Task requirements: An exact copy of the entries below is needed, with every picture left out.

Data extracts:
'''
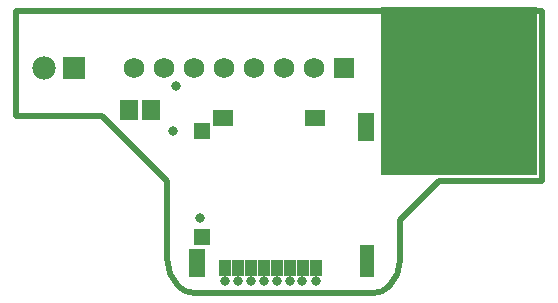
<source format=gts>
G04*
G04 #@! TF.GenerationSoftware,Altium Limited,CircuitStudio,1.5.2 (1.5.2.30)*
G04*
G04 Layer_Color=20142*
%FSLAX44Y44*%
%MOMM*%
G71*
G01*
G75*
%ADD18C,0.5000*%
%ADD29R,1.5032X1.8032*%
%ADD30R,1.0032X1.4432*%
%ADD31R,1.1532X2.7032*%
%ADD32R,1.3532X2.4032*%
%ADD33R,1.3632X1.4532*%
%ADD34R,1.3632X1.4032*%
%ADD35R,1.7032X1.3532*%
%ADD36C,1.9812*%
%ADD37R,1.9812X1.9812*%
%ADD38C,1.7272*%
%ADD39R,1.7272X1.7272*%
%ADD40R,13.2032X14.2032*%
%ADD41C,0.8032*%
D18*
X307169Y276295D02*
G03*
X319240Y271295I12071J12071D01*
G01*
X297169Y298995D02*
G03*
X306149Y277315I30661J0D01*
G01*
X485260D02*
G03*
X494240Y298995I-21680J21680D01*
G01*
X472169Y271295D02*
G03*
X484240Y276295I0J17071D01*
G01*
X494240Y298995D02*
Y333295D01*
X527240Y366295D01*
X614240D01*
X169240Y421295D02*
X242169D01*
X297169Y366295D01*
Y298995D02*
Y366295D01*
X484240Y276295D02*
X485260Y277315D01*
X469240Y271295D02*
X472169D01*
X169240Y421295D02*
Y510000D01*
X614240Y366295D02*
Y510000D01*
X319240Y271295D02*
X469240D01*
X169240Y510000D02*
X614240D01*
D29*
X264740Y426295D02*
D03*
X283740D02*
D03*
D30*
X422700Y292050D02*
D03*
X411700D02*
D03*
X400700D02*
D03*
X389700D02*
D03*
X378700D02*
D03*
X367700D02*
D03*
X356700D02*
D03*
X345700D02*
D03*
D31*
X466150Y298350D02*
D03*
D32*
X322250Y296850D02*
D03*
X465150Y411650D02*
D03*
D33*
X326300Y318350D02*
D03*
D34*
Y408350D02*
D03*
D35*
X422100Y419600D02*
D03*
X344300D02*
D03*
D36*
X193040Y461580D02*
D03*
D37*
X218440Y461580D02*
D03*
D38*
X269240Y461295D02*
D03*
X294640D02*
D03*
X421640D02*
D03*
X396240D02*
D03*
X370840D02*
D03*
X345440D02*
D03*
X320040D02*
D03*
D39*
X447040D02*
D03*
D40*
X544240Y442545D02*
D03*
D41*
X304240Y446295D02*
D03*
X345700Y281295D02*
D03*
X368240D02*
D03*
X389700D02*
D03*
X302000Y408000D02*
D03*
X325000Y335000D02*
D03*
X356870Y281295D02*
D03*
X378940D02*
D03*
X400700D02*
D03*
X411480D02*
D03*
X422910D02*
D03*
M02*

</source>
'''
Solution for this task:
<source format=gts>
G04*
G04 #@! TF.GenerationSoftware,Altium Limited,CircuitStudio,1.5.2 (1.5.2.30)*
G04*
G04 Layer_Color=20142*
%FSLAX44Y44*%
%MOMM*%
G71*
G01*
G75*
%ADD18C,0.5000*%
%ADD29R,1.5032X1.8032*%
%ADD30R,1.0032X1.4432*%
%ADD31R,1.1532X2.7032*%
%ADD32R,1.3532X2.4032*%
%ADD33R,1.3632X1.4532*%
%ADD34R,1.3632X1.4032*%
%ADD35R,1.7032X1.3532*%
%ADD36C,1.9812*%
%ADD37R,1.9812X1.9812*%
%ADD38C,1.7272*%
%ADD39R,1.7272X1.7272*%
%ADD40R,13.2032X14.2032*%
%ADD41C,0.8032*%
D18*
X307169Y276295D02*
G03*
X319240Y271295I12071J12071D01*
G01*
X297169Y298995D02*
G03*
X306149Y277315I30661J0D01*
G01*
X485260D02*
G03*
X494240Y298995I-21680J21680D01*
G01*
X472169Y271295D02*
G03*
X484240Y276295I0J17071D01*
G01*
X494240Y298995D02*
Y333295D01*
X527240Y366295D01*
X614240D01*
X169240Y421295D02*
X242169D01*
X297169Y366295D01*
Y298995D02*
Y366295D01*
X484240Y276295D02*
X485260Y277315D01*
X469240Y271295D02*
X472169D01*
X169240Y421295D02*
Y510000D01*
X614240Y366295D02*
Y510000D01*
X319240Y271295D02*
X469240D01*
X169240Y510000D02*
X614240D01*
D29*
X264740Y426295D02*
D03*
X283740D02*
D03*
D30*
X422700Y292050D02*
D03*
X411700D02*
D03*
X400700D02*
D03*
X389700D02*
D03*
X378700D02*
D03*
X367700D02*
D03*
X356700D02*
D03*
X345700D02*
D03*
D31*
X466150Y298350D02*
D03*
D32*
X322250Y296850D02*
D03*
X465150Y411650D02*
D03*
D33*
X326300Y318350D02*
D03*
D34*
Y408350D02*
D03*
D35*
X422100Y419600D02*
D03*
X344300D02*
D03*
D36*
X193040Y461580D02*
D03*
D37*
X218440Y461580D02*
D03*
D38*
X269240Y461295D02*
D03*
X294640D02*
D03*
X421640D02*
D03*
X396240D02*
D03*
X370840D02*
D03*
X345440D02*
D03*
X320040D02*
D03*
D39*
X447040D02*
D03*
D40*
X544240Y442545D02*
D03*
D41*
X304240Y446295D02*
D03*
X345700Y281295D02*
D03*
X368240D02*
D03*
X389700D02*
D03*
X302000Y408000D02*
D03*
X325000Y335000D02*
D03*
X356870Y281295D02*
D03*
X378940D02*
D03*
X400700D02*
D03*
X411480D02*
D03*
X422910D02*
D03*
M02*

</source>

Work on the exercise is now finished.